Selected passage>
>>>

If anybody's still looking for the belt(s), I got mine at Grainger.  These fit the stock pulleys, so if your pulley diameter is different, you'll need to allow for it.

Spindle belt:  Dayton 5L270G
Motor belt:  Dayton4L330H


----------



## wa5cab

Which model is your mill?  Base, A, B or C?  Because the pulleys are different for the different models, the belts may be different.


----------



## HalcyonDaze

Mine is an MFC.  The motor pulley is part# 10-428 and the counter shaft pulley is part# L2-679B.  The centerline of the two shafts is currently 9.5 inches c/c, adjustable.

My manual covers just about every model of the machine, and nearly all the parts are the same between the models.  They appear to have the same motor pulley on all the models, different counter shaft pulleys on differing models, the L2-679B is on models MFC, MIC, and MHC. 

I hope this helps.


----------



## wa5cab

HA,

OK.  Thanks.  But I run DOWNLOADS, and most (but not all) of the Atlas/Craftsman manuals and drawings in there came directly or indirectly from me.  So I have MP-2, MP-2A, MMB-1A, MMB-3, MMB-4 and MMB-5.  I'm still looking for MP-1, MMB-1, and MMB-2.

The motor pulley on the M1, MF, MH, M1A, MFA and MHA is M6-428 for 1/2" motor shafts (or M6-429 for 5/8" motor shafts, but that isn't shown on the original parts drawings or lists - I got it from Clausing when I bought one recently).  The 2-step countershaft pulley is M6-427 on the base models and M1-427 on the "A" models.  

But the reason that I asked what model mill you have is that someone else with an MFC had reported that his belts were 4L350 motor and 5L280 spindle.  Did you by any chance get your numbers off of original belts or did you put everything together and measure required length?  Unfortunately, in the case of the other reported belt numbers, I don't know the answer to that question.  But also, the Atlas part number shown for the motor belt on the M*B and M*C is L3-125 which is also the motor belt on all 14 models of the Craftsman 3/8" bed 12" lathes.  And dozens of people have reported it as 4L350.

<<<

Record set>
>>>

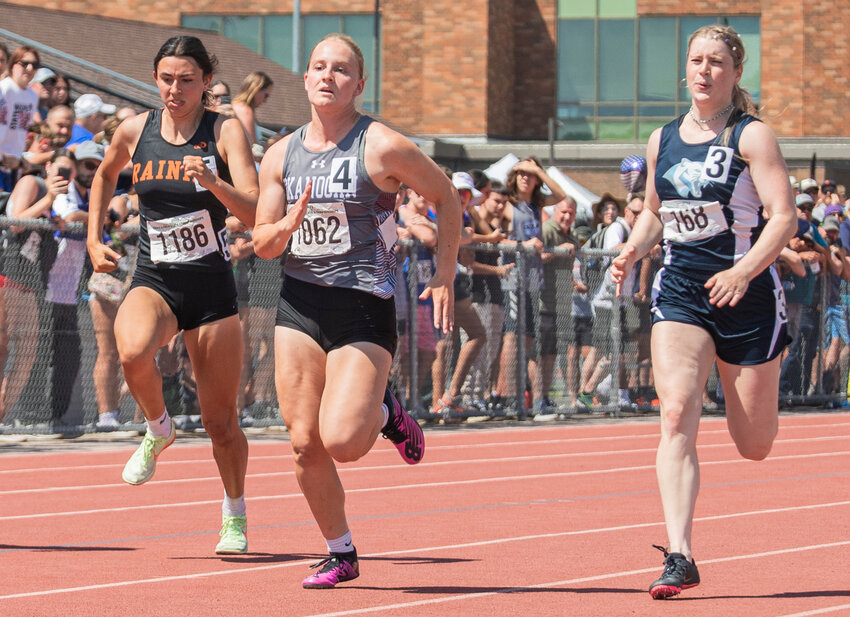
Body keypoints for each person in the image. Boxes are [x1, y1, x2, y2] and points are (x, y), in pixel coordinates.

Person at [252, 33, 460, 589]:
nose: (328, 77)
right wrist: (283, 229)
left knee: (343, 441)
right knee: (303, 442)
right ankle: (340, 551)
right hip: (299, 301)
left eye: (341, 69)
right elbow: (264, 243)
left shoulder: (383, 146)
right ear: (306, 78)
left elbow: (447, 196)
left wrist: (444, 272)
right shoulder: (281, 154)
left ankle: (388, 415)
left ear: (359, 84)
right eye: (318, 67)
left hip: (363, 304)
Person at [610, 25, 797, 599]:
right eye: (696, 60)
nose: (704, 71)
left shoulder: (752, 136)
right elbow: (656, 212)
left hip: (747, 296)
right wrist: (632, 247)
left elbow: (784, 216)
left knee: (754, 445)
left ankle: (757, 375)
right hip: (683, 291)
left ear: (736, 73)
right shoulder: (662, 138)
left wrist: (744, 271)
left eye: (716, 62)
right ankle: (681, 554)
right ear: (685, 69)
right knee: (676, 414)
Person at [86, 35, 258, 555]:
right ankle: (158, 428)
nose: (174, 89)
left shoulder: (224, 131)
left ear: (206, 81)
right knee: (132, 350)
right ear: (155, 78)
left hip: (210, 287)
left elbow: (254, 212)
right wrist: (94, 238)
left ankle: (234, 514)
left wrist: (214, 182)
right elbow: (104, 173)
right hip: (156, 277)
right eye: (166, 78)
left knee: (220, 422)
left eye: (187, 79)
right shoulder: (137, 129)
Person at [0, 148, 71, 422]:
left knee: (28, 350)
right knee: (3, 348)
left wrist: (55, 221)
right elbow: (17, 223)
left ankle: (3, 415)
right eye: (60, 170)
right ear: (48, 166)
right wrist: (49, 198)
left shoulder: (54, 200)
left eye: (69, 174)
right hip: (6, 271)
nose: (63, 176)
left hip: (27, 279)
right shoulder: (33, 183)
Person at [495, 157, 566, 412]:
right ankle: (504, 394)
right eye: (522, 173)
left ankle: (517, 394)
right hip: (513, 279)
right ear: (514, 176)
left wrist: (538, 170)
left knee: (525, 340)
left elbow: (560, 194)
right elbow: (495, 241)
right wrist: (521, 246)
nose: (526, 178)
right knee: (513, 337)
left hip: (533, 281)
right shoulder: (507, 205)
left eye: (531, 174)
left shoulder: (536, 205)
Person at [46, 141, 104, 427]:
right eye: (87, 165)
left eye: (97, 166)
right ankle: (36, 418)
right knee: (41, 355)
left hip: (68, 293)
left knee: (70, 356)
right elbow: (69, 218)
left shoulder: (93, 195)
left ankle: (56, 418)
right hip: (45, 287)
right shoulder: (64, 190)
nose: (92, 172)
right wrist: (98, 217)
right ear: (76, 166)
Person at [535, 196, 578, 419]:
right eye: (563, 212)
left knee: (552, 353)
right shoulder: (548, 230)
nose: (566, 216)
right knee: (540, 354)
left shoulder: (570, 234)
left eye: (571, 213)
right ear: (555, 211)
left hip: (560, 304)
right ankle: (535, 400)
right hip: (542, 303)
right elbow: (534, 259)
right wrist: (559, 250)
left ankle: (544, 398)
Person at [0, 46, 40, 191]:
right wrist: (3, 157)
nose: (29, 68)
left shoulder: (33, 95)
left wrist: (20, 158)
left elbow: (20, 129)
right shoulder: (5, 88)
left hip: (15, 162)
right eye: (24, 63)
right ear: (13, 64)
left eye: (35, 65)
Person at [232, 71, 272, 146]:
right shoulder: (244, 110)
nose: (265, 101)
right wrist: (272, 143)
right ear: (256, 89)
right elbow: (252, 148)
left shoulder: (237, 107)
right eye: (266, 95)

<<<

Apply what you read>
1. Rewrite the mill belt discussion, starting with "My manual covers" and going on through "MIC, and MHC.", substituting "mill" for "machine".
2. Proceed with the mill belt discussion from the point where it stops.

Responses by item number>
1.
My manual covers just about every model of the mill, and nearly all the parts are the same between the models.  They appear to have the same motor pulley on all the models, different counter shaft pulleys on differing models, the L2-679B is on models MFC, MIC, and MHC.

2.
I recently spent about an hour on the phone with someone in Tech Support at Clausing over the belt issue.  And about all that I learned is that they've lost all records of what the industry part numbers for all of the belts in all of the mills were.

Incidentally, although the fonts used in a lot of Atlas documentation (and most places that it appears on the Internet) makes it look otherwise, the second character in the model ID of the manual cross-feed models is actually a numeral "one", not an uppercase letter "eye".  So the first mill was the M1, not the MI.  And most of the original part numbers begin with "M1-".


----------



## HalcyonDaze

Mine had the original spindle belt when I got it, so it was just a matter of matching it.  The motor belt was figured using a belt length formula, but it took a  couple of trips to Grainger to get it just right.  I took the numbers I gave you directly off the belts.  I also took the part numbers for the pulleys directly off of the pulleys, and they match what's in my manual.

I read somewhere that the motor pulley on an Atlas lathe has the same step sizes, but the bore is 5/8" because it was equipped with a 1/2HP motor with a bigger shaft, whereas the mill was equipped with a smaller 1/3HP motor with a 1/2" shaft.

This brings us to the end of my knowledge concerning belts and pulleys on an Atlas mill.


----------



## wa5cab

OK.  But actually, the 6" originally had 1/4 HP and the 9", 10"  and early 12" had 1/3 HP as the recommended motor size.  At the time, most 1/3 HP motors were 48 Frame, not 56 Frame, so 1/2" shafts.  And for that matter, so were some 1/2 HP.  At some point maybe mid-War, the recommended motor sizes were changed to 1/3 and 1/2 HP.  And the 56 Frame became more common.  

The original 9" had a 1/2" bore single step motor pulley, 9-85.  When Atlas brought out the 9" Utility, which had or could be ordered with a conventional countershaft assembly, the motor pulley became the 1/2" bore 2-step 9-428.  When the 6" came out, it had a smaller 2-step 1/2" bore M6-428.  Which was later used on the M1 and M1A, etc.  56 frame size became more common so they added an M6-429 and a 10-428.  Which is what's on my 3996 made in 1980.  And is what was used on the M*B and M*C.  AFAIK, today all that Atlas makes are M6-429 and 10-428.  If you have a 1/2" shaft motor, you use a reducing bushing.


----------



## merix5

JPMacG said:


> I called Clausing this morning.   They do stock the 9-428 pulley.   It is $96.68 plus shipping.   That's a bit too much for me.
> 
> Robert D., Thanks for the heads up on the Leeson pulleys.  I see the problem.


Could I get the contact info for Clausing from you? I haven't found it in my searches. Thanks, Dennis.


----------



## wa5cab

Dennis,

Clausing telephone # is 800-323-0972.  Ask for old Atlas parts.  

FWIW, I bought an M6-429 (same as M6-428 except made for 5/8" dia. motor shaft) from them a few weeks ago.  It was a little more than what JPMACG quoted for the M6-428.  But it appears to have been machined from solid round 316 SS.  Heavy sucker.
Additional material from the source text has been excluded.